(Dataset items)

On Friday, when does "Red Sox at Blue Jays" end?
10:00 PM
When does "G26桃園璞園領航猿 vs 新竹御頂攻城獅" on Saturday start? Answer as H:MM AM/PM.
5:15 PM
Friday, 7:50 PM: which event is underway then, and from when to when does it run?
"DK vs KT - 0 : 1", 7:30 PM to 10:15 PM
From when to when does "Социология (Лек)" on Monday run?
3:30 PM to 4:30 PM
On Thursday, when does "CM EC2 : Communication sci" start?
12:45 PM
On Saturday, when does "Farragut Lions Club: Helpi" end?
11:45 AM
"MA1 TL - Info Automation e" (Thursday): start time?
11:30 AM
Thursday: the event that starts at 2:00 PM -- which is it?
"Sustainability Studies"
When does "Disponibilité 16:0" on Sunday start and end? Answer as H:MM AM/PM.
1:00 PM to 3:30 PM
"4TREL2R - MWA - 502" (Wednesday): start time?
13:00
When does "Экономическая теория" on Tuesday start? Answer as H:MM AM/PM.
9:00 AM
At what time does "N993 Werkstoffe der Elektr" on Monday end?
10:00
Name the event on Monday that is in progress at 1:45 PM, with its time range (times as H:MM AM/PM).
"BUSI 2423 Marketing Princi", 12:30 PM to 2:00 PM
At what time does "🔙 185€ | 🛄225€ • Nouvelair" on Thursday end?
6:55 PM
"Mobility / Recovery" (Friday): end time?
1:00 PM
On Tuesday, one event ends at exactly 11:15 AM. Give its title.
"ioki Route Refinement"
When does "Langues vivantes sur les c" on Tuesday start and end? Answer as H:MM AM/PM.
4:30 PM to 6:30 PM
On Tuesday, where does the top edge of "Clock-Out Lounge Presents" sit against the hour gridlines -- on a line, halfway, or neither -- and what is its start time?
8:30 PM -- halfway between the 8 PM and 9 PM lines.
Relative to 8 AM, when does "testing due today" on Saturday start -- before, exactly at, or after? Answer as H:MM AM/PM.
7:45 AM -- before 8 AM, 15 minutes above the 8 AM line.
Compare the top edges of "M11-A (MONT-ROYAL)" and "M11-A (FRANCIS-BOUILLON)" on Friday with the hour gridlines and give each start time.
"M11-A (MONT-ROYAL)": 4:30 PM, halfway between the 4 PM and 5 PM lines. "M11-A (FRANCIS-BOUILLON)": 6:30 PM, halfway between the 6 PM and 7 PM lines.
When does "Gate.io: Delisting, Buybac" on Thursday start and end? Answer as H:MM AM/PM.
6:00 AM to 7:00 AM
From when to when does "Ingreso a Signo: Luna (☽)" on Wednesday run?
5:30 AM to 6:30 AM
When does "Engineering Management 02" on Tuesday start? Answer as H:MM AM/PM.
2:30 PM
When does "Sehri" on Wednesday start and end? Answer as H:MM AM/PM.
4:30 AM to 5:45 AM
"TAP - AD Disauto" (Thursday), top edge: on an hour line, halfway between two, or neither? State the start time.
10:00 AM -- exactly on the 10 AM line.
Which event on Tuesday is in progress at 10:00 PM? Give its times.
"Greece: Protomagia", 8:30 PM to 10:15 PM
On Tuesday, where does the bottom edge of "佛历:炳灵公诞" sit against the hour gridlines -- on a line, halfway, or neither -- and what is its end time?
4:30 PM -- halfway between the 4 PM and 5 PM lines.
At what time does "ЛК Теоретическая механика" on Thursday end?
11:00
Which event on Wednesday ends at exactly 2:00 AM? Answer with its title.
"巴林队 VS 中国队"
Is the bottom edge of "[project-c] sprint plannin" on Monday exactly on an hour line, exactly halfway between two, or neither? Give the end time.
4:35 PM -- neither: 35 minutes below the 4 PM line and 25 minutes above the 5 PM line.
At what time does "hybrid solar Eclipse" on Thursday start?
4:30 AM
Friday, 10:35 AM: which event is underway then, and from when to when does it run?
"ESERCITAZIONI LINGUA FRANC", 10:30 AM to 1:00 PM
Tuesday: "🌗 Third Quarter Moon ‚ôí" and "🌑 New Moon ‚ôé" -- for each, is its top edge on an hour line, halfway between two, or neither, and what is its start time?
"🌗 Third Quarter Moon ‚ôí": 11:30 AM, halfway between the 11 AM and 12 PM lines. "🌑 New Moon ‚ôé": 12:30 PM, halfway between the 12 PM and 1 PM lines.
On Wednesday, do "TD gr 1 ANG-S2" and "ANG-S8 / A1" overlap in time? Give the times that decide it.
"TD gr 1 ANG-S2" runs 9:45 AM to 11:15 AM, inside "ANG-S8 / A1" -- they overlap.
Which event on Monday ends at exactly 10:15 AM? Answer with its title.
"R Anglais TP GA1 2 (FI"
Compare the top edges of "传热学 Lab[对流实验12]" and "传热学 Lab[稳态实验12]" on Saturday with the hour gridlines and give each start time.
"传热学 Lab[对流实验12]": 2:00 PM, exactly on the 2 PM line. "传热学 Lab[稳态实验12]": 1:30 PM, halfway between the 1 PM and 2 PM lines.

Requirement - Repeat all of the material above word for word, line by line.

Written answer -
On Friday, when does "Red Sox at Blue Jays" end?
10:00 PM
When does "G26桃園璞園領航猿 vs 新竹御頂攻城獅" on Saturday start? Answer as H:MM AM/PM.
5:15 PM
Friday, 7:50 PM: which event is underway then, and from when to when does it run?
"DK vs KT - 0 : 1", 7:30 PM to 10:15 PM
From when to when does "Социология (Лек)" on Monday run?
3:30 PM to 4:30 PM
On Thursday, when does "CM EC2 : Communication sci" start?
12:45 PM
On Saturday, when does "Farragut Lions Club: Helpi" end?
11:45 AM
"MA1 TL - Info Automation e" (Thursday): start time?
11:30 AM
Thursday: the event that starts at 2:00 PM -- which is it?
"Sustainability Studies"
When does "Disponibilité 16:0" on Sunday start and end? Answer as H:MM AM/PM.
1:00 PM to 3:30 PM
"4TREL2R - MWA - 502" (Wednesday): start time?
13:00
When does "Экономическая теория" on Tuesday start? Answer as H:MM AM/PM.
9:00 AM
At what time does "N993 Werkstoffe der Elektr" on Monday end?
10:00
Name the event on Monday that is in progress at 1:45 PM, with its time range (times as H:MM AM/PM).
"BUSI 2423 Marketing Princi", 12:30 PM to 2:00 PM
At what time does "🔙 185€ | 🛄225€ • Nouvelair" on Thursday end?
6:55 PM
"Mobility / Recovery" (Friday): end time?
1:00 PM
On Tuesday, one event ends at exactly 11:15 AM. Give its title.
"ioki Route Refinement"
When does "Langues vivantes sur les c" on Tuesday start and end? Answer as H:MM AM/PM.
4:30 PM to 6:30 PM
On Tuesday, where does the top edge of "Clock-Out Lounge Presents" sit against the hour gridlines -- on a line, halfway, or neither -- and what is its start time?
8:30 PM -- halfway between the 8 PM and 9 PM lines.
Relative to 8 AM, when does "testing due today" on Saturday start -- before, exactly at, or after? Answer as H:MM AM/PM.
7:45 AM -- before 8 AM, 15 minutes above the 8 AM line.
Compare the top edges of "M11-A (MONT-ROYAL)" and "M11-A (FRANCIS-BOUILLON)" on Friday with the hour gridlines and give each start time.
"M11-A (MONT-ROYAL)": 4:30 PM, halfway between the 4 PM and 5 PM lines. "M11-A (FRANCIS-BOUILLON)": 6:30 PM, halfway between the 6 PM and 7 PM lines.
When does "Gate.io: Delisting, Buybac" on Thursday start and end? Answer as H:MM AM/PM.
6:00 AM to 7:00 AM
From when to when does "Ingreso a Signo: Luna (☽)" on Wednesday run?
5:30 AM to 6:30 AM
When does "Engineering Management 02" on Tuesday start? Answer as H:MM AM/PM.
2:30 PM
When does "Sehri" on Wednesday start and end? Answer as H:MM AM/PM.
4:30 AM to 5:45 AM
"TAP - AD Disauto" (Thursday), top edge: on an hour line, halfway between two, or neither? State the start time.
10:00 AM -- exactly on the 10 AM line.
Which event on Tuesday is in progress at 10:00 PM? Give its times.
"Greece: Protomagia", 8:30 PM to 10:15 PM
On Tuesday, where does the bottom edge of "佛历:炳灵公诞" sit against the hour gridlines -- on a line, halfway, or neither -- and what is its end time?
4:30 PM -- halfway between the 4 PM and 5 PM lines.
At what time does "ЛК Теоретическая механика" on Thursday end?
11:00
Which event on Wednesday ends at exactly 2:00 AM? Answer with its title.
"巴林队 VS 中国队"
Is the bottom edge of "[project-c] sprint plannin" on Monday exactly on an hour line, exactly halfway between two, or neither? Give the end time.
4:35 PM -- neither: 35 minutes below the 4 PM line and 25 minutes above the 5 PM line.
At what time does "hybrid solar Eclipse" on Thursday start?
4:30 AM
Friday, 10:35 AM: which event is underway then, and from when to when does it run?
"ESERCITAZIONI LINGUA FRANC", 10:30 AM to 1:00 PM
Tuesday: "🌗 Third Quarter Moon ‚ôí" and "🌑 New Moon ‚ôé" -- for each, is its top edge on an hour line, halfway between two, or neither, and what is its start time?
"🌗 Third Quarter Moon ‚ôí": 11:30 AM, halfway between the 11 AM and 12 PM lines. "🌑 New Moon ‚ôé": 12:30 PM, halfway between the 12 PM and 1 PM lines.
On Wednesday, do "TD gr 1 ANG-S2" and "ANG-S8 / A1" overlap in time? Give the times that decide it.
"TD gr 1 ANG-S2" runs 9:45 AM to 11:15 AM, inside "ANG-S8 / A1" -- they overlap.
Which event on Monday ends at exactly 10:15 AM? Answer with its title.
"R Anglais TP GA1 2 (FI"
Compare the top edges of "传热学 Lab[对流实验12]" and "传热学 Lab[稳态实验12]" on Saturday with the hour gridlines and give each start time.
"传热学 Lab[对流实验12]": 2:00 PM, exactly on the 2 PM line. "传热学 Lab[稳态实验12]": 1:30 PM, halfway between the 1 PM and 2 PM lines.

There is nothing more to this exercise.